Sharp, entertaining, informative, and blessedly free of poor-me-see-how-I-suffered-ism.

READ REVIEW

ALL IN MY HEAD

AN EPIC QUEST TO CURE AN UNRELENTING, TOTALLY UNREASONABLE, AND ONLY SLIGHTLY ENLIGHTENING HEADACHE

A darkly witty account of Kamen’s long search for a cure for her headache, melded with a report on medicine’s failure to solve the mystery of headaches and society’s reluctance to take them seriously—especially when it’s a woman who has them.

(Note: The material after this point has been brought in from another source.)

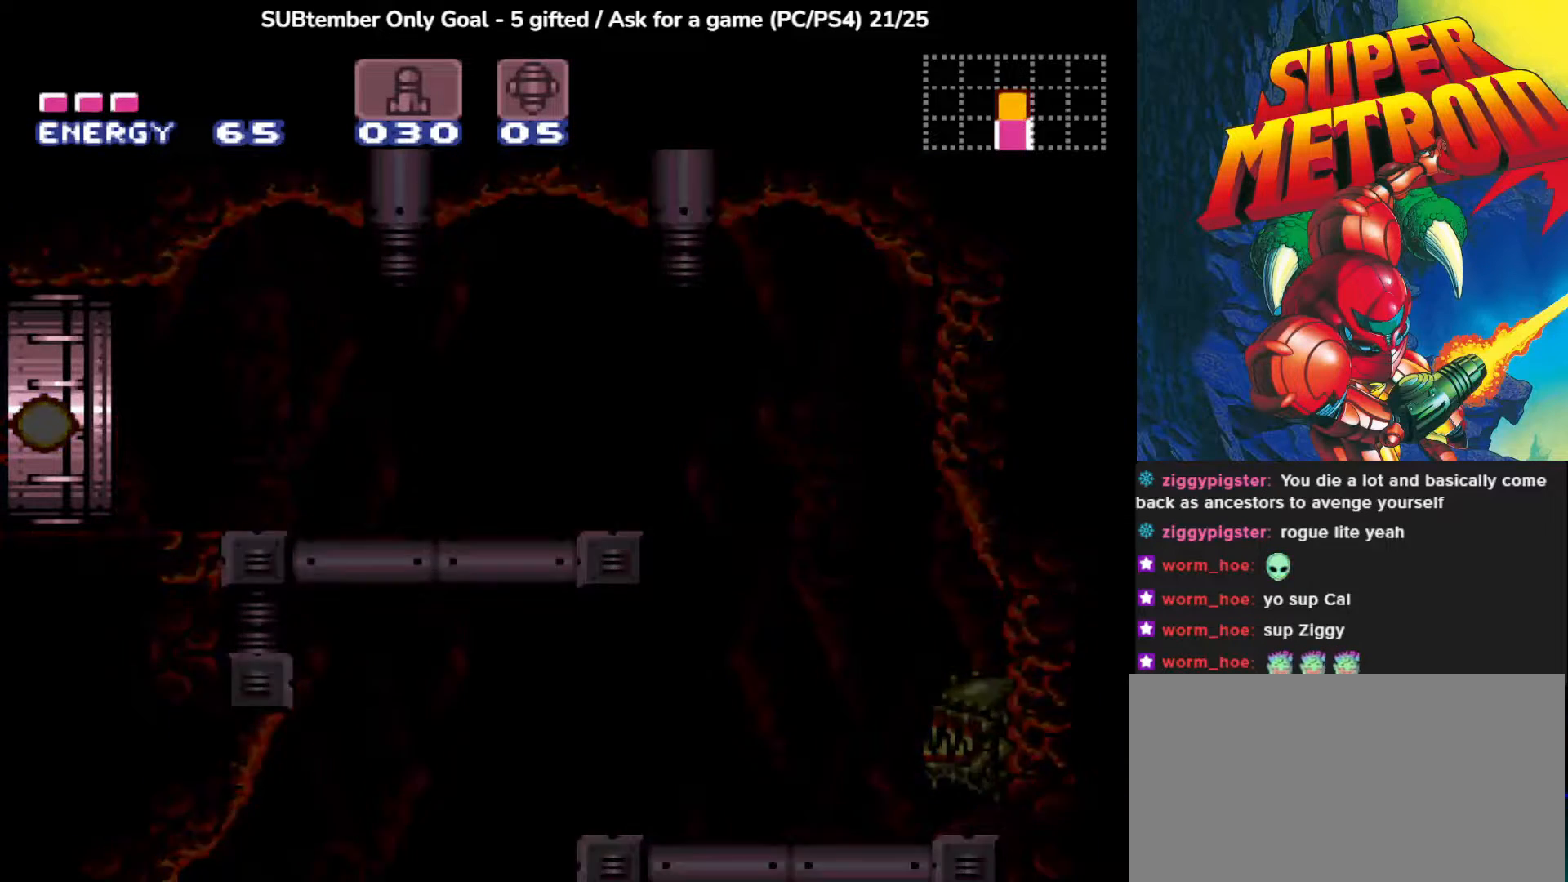
{"buttons": [], "left_stick": "center", "events": []}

Kamen (Feminist Fatale, 1991), a contributor to Salon, Ms., the Chicago Tribune, and other newspapers, suffers from chronic daily headache, or CDH, a neurological disorder that she has had since the age of twenty-four. While the personal story of Kamen the patient makes up a large portion of this report, Kamen the journalist attended medical meetings, interviewed other patients about their experiences, and researched the literature to create a clear picture of the poor state of pain care today. Her aim is to increase social awareness of chronic pain as a women’s issue and to respond to the dismissive accusation that “It’s all in your head.” She takes the reader on a long and bumpy trail leading to a host of doctors and clinics, both traditional and alternative: general practitioners, neurologists, osteopaths, psychiatrists, ear-nose-throat specialists, physical therapists, and body-work and massage therapists, acupuncturists, a neuro-ophthalmologist, a brain surgeon, even a shaman. She tries countless pain medications that balloon her body, leave her groggy, and give her worse problems than her original headache. She even undergoes surgery, which only increases her headache pain. Throughout, sidebars provide pertinent facts, statistics, history, and droll commentary. There’s solid information in the text, too, as Kamen explores current views of pain as psychosomatic, explains the differences between causes of pain and triggers of pain, and reports on what new research through brain scans is revealing. She concludes with counsel for fellow sufferers and a tart, no-nonsense checklist informing doctors, the government, pharmaceuticals, insurance companies, and others what they can do to improve the lives of those with chronic pain.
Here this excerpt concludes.